[Saved data entries]
***

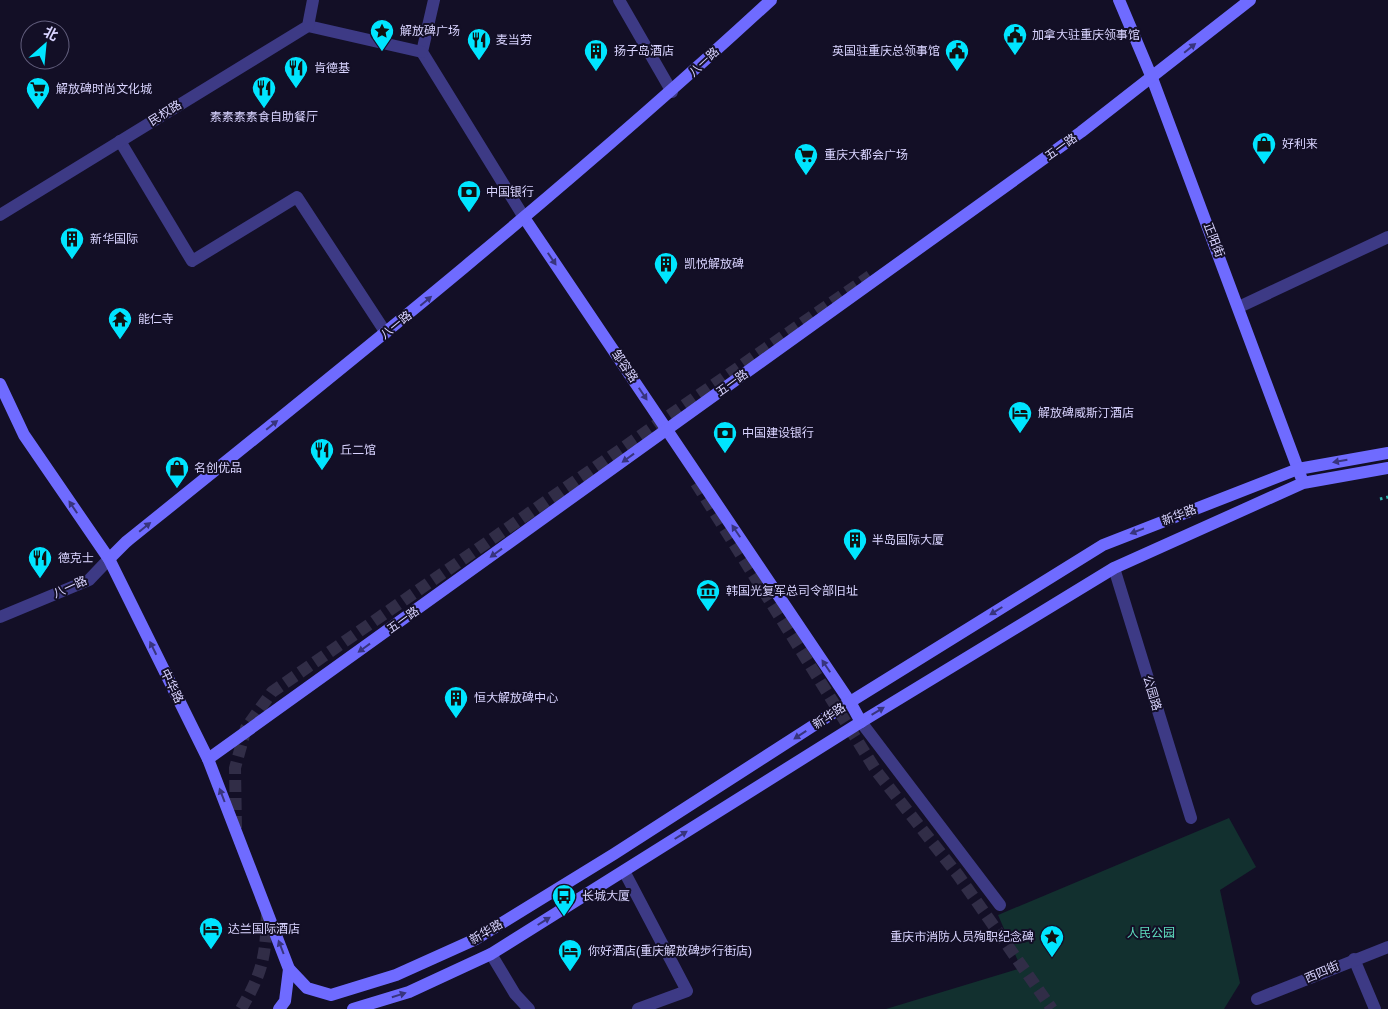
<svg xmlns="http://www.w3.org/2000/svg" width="1388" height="1009" font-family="Arial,'Noto Sans SC',sans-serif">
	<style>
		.green { fill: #12302f }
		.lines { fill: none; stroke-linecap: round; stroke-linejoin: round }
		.secondary-tunnel { stroke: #312d47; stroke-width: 12; stroke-dasharray: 12 6; stroke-linecap: butt }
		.path { stroke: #2fb8b0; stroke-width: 3; stroke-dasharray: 2.5 4; stroke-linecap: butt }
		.street { stroke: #3d3a85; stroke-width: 12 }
		.secondary { stroke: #6f6bff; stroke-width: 12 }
		.oneway { fill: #38347d }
		.labels { text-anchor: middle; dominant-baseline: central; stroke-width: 4; stroke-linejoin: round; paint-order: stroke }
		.poi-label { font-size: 12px; fill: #d9d4ff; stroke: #130f26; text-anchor: start }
		.street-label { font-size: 12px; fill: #d9d4ff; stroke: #130f26 }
		.park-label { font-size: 12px; fill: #5fe0c0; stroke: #130f26 }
	</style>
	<rect width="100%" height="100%" fill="#130f26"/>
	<path class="green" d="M1229,818L1256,867L1220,890L1240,983L1224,1009H886L1021,968L998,915Z"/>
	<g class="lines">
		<g class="secondary-tunnel">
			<path d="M696,483L877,772L958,875L1052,1009"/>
			<path d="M236,828L235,768L246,728L272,692L870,276"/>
			<path d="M241,1009C263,972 266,955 267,912"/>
		</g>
		<path class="path" d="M1380,499L1388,497"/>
		<g class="street">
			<path d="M434,0L422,52L525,219"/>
			<path d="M619,0L672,92"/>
			<path d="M308,26L422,52"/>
			<path d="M120,141L192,261L297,197L386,333"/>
			<path d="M0,215L308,26L313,0"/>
			<path d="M1239,307L1388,237"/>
			<path d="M1114,568L1191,818"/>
			<path d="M0,617L89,580L109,559"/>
			<path d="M861,722L1000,905"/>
			<path d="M624,871L687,991L638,1009"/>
			<path d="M491,954L515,994L529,1009"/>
			<path d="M1354,959L1375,1009"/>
			<path d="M1257,999L1388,947"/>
		</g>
		<g class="secondary">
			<path d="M1119,0L1152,78L1301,477"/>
			<path d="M525,219L850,702L861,722"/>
			<path d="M0,384L24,435L109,559L208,759L289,969L285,1001L279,1009"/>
			<path d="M109,559L126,542C345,366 564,191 771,0"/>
			<path d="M208,759L1081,132L1250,0"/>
			<path d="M289,969L307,988L331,995L396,975L476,939L614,854L850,702L1103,545L1298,469L1388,453"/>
			<path d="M353,1009L409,992L491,954L861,722L1114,568L1303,483L1388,468"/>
		</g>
	</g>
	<defs><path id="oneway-solid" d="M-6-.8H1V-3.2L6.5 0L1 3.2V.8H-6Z" transform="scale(1.25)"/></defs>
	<g class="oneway">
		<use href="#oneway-solid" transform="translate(1190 48) rotate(-39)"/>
		<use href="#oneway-solid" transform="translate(552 259) rotate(56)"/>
		<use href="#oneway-solid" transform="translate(426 301) rotate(-40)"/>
		<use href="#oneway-solid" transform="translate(643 394) rotate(56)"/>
		<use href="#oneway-solid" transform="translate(272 425) rotate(-39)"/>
		<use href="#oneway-solid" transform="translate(628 458) rotate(144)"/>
		<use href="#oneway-solid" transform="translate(1340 461) rotate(170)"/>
		<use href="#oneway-solid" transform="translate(73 507) rotate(-124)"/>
		<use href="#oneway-solid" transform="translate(145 527) rotate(-39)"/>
		<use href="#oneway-solid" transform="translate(736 531) rotate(-124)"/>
		<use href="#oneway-solid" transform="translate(1137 531) rotate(159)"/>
		<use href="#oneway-solid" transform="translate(496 553) rotate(144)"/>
		<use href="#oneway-solid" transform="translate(996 611) rotate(148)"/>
		<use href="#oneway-solid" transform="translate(153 648) rotate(-116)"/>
		<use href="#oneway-solid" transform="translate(364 648) rotate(144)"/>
		<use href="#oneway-solid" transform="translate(826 666) rotate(-124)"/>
		<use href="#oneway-solid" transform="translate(878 711) rotate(-31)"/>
		<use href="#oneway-solid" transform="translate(800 735) rotate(147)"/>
		<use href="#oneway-solid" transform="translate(222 795) rotate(-111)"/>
		<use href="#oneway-solid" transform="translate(681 835) rotate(-32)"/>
		<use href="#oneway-solid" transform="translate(544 921) rotate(-32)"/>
		<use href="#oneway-solid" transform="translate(281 947) rotate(-111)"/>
		<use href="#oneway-solid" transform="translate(399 995) rotate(-17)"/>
	</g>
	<defs>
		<g id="sight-pin" transform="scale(1.25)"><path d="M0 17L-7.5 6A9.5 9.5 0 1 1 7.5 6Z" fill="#00e5ff" stroke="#130f26"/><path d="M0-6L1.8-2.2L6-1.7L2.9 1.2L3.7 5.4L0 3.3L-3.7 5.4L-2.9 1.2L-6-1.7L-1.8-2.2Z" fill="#111"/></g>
		<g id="civic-pin" transform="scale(1.25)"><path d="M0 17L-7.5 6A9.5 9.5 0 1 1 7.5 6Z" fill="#00e5ff" stroke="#130f26"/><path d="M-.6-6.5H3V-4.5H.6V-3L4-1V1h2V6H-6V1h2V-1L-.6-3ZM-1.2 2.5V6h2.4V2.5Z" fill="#111"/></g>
		<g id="restaurant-pin" transform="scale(1.25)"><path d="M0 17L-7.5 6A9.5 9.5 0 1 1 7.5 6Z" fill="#00e5ff" stroke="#130f26"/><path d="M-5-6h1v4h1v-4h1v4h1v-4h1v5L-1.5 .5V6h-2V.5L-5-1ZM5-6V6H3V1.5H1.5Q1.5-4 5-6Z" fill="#111"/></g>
		<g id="building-pin" transform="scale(1.25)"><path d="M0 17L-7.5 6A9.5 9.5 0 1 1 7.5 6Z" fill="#00e5ff" stroke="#130f26"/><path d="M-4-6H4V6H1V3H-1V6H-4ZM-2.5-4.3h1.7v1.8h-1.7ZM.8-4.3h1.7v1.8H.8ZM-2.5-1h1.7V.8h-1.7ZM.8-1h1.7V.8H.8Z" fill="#111"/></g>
		<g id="supermarket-pin" transform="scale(1.25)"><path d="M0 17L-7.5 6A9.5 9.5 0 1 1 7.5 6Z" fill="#00e5ff" stroke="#130f26"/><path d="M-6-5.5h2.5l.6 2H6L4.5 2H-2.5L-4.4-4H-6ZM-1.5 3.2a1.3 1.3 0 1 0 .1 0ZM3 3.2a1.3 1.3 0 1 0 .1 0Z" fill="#111"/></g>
		<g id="shop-pin" transform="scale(1.25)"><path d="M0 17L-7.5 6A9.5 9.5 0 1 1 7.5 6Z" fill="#00e5ff" stroke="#130f26"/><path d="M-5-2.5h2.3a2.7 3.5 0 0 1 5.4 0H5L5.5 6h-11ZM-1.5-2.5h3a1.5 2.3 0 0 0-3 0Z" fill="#111"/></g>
		<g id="bank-pin" transform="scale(1.25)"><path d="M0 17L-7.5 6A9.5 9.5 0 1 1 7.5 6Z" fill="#00e5ff" stroke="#130f26"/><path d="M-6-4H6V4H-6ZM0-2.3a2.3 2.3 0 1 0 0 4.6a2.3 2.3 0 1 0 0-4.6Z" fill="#111"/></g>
		<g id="temple-pin" transform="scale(1.25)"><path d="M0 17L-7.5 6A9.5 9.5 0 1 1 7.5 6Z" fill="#00e5ff" stroke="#130f26"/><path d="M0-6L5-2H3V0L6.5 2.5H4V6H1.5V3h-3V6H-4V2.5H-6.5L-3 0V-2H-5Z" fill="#111"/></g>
		<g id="hotel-pin" transform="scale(1.25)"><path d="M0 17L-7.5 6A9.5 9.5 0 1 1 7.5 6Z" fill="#00e5ff" stroke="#130f26"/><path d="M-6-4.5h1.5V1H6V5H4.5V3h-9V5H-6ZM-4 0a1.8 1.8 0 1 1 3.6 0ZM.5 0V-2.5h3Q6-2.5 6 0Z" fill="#111"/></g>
		<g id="museum-pin" transform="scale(1.25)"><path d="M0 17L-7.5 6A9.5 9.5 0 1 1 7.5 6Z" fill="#00e5ff" stroke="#130f26"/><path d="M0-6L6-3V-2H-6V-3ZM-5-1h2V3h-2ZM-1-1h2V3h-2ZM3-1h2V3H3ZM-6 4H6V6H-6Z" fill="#111"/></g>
		<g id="bus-pin" transform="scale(1.25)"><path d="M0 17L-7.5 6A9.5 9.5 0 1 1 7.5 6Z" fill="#00e5ff" stroke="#130f26"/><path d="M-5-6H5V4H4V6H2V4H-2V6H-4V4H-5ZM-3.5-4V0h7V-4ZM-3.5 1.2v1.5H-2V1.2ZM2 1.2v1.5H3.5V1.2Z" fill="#111"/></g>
	</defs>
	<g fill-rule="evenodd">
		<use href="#sight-pin" x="382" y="31"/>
		<use href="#civic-pin" x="1015" y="35"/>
		<use href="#restaurant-pin" x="479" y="40"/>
		<use href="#building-pin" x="596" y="51"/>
		<use href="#civic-pin" x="957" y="51"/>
		<use href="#restaurant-pin" x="296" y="68"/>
		<use href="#restaurant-pin" x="264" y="88"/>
		<use href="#supermarket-pin" x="38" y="89"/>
		<use href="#shop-pin" x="1264" y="144"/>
		<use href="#supermarket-pin" x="806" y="155"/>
		<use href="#bank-pin" x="469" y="192"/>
		<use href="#building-pin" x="72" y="239"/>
		<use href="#building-pin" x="666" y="264"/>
		<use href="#temple-pin" x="120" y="319"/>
		<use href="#hotel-pin" x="1020" y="413"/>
		<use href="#bank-pin" x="725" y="433"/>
		<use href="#restaurant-pin" x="322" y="450"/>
		<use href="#shop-pin" x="177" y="468"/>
		<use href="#building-pin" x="855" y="540"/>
		<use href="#restaurant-pin" x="40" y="558"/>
		<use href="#museum-pin" x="708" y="591"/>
		<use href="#building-pin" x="456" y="698"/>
		<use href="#bus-pin" x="564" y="896"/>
		<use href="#hotel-pin" x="211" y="929"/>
		<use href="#sight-pin" x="1052" y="937"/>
		<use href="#hotel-pin" x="570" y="951"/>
	</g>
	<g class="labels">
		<g class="poi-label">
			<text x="400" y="31">解放碑广场</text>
			<text x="1032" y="35">加拿大驻重庆领事馆</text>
			<text x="496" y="40">麦当劳</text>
			<text x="614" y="51">扬子岛酒店</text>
			<text x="940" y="51" text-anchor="end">英国驻重庆总领事馆</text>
			<text x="314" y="68">肯德基</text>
			<text x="56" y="89">解放碑时尚文化城</text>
			<text x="264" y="117" text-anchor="middle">素素素素食自助餐厅</text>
			<text x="1282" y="144">好利来</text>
			<text x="824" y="155">重庆大都会广场</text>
			<text x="486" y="192">中国银行</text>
			<text x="90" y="239">新华国际</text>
			<text x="684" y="264">凯悦解放碑</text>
			<text x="138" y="319">能仁寺</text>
			<text x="1038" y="413">解放碑威斯汀酒店</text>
			<text x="742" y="433">中国建设银行</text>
			<text x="340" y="450">丘二馆</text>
			<text x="194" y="468">名创优品</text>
			<text x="872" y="540">半岛国际大厦</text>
			<text x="58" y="558">德克士</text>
			<text x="726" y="591">韩国光复军总司令部旧址</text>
			<text x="474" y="698">恒大解放碑中心</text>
			<text x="582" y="896">长城大厦</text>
			<text x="228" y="929">达兰国际酒店</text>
			<text x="1034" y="937" text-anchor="end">重庆市消防人员殉职纪念碑</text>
			<text x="588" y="951">你好酒店(重庆解放碑步行街店)</text>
		</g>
		<g class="street-label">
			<text transform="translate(704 62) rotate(-43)">八一路</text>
			<text transform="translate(165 113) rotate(-32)">民权路</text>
			<text transform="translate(1061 147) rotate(-36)">五一路</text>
			<text transform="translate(1214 240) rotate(69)">正阳街</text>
			<text transform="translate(396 325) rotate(-39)">八一路</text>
			<text transform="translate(625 366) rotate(56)">邹容路</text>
			<text transform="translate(732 383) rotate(-36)">五一路</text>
			<text transform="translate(1179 515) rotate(-21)">新华路</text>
			<text transform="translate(70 587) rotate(-24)">八一路</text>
			<text transform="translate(403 620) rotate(-36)">五一路</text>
			<text transform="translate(172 686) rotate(64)">中华路</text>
			<text transform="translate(1152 693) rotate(73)">公园路</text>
			<text transform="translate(829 716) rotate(-33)">新华路</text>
			<text transform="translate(486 932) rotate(-30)">新华路</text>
			<text transform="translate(1322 972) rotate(-23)">西四街</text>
		</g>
		<g class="park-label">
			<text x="1151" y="933">人民公园</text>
		</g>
	</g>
	<g transform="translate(45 45) rotate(27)"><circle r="24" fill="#130f26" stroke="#625e7d"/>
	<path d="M0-4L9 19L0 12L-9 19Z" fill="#00e5ff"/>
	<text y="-8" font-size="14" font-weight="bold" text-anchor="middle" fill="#d9d4ff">北</text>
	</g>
</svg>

***

— YOUR GOAL —
Give again exactly, and only, the lines above starting at the one with "#2fb8b0; stroke-width: 3;" and ending at the one with "middle; dominant-baseline: central;".

— YOUR SOLUTION —
		.path { stroke: #2fb8b0; stroke-width: 3; stroke-dasharray: 2.5 4; stroke-linecap: butt }
		.street { stroke: #3d3a85; stroke-width: 12 }
		.secondary { stroke: #6f6bff; stroke-width: 12 }
		.oneway { fill: #38347d }
		.labels { text-anchor: middle; dominant-baseline: central; stroke-width: 4; stroke-linejoin: round; paint-order: stroke }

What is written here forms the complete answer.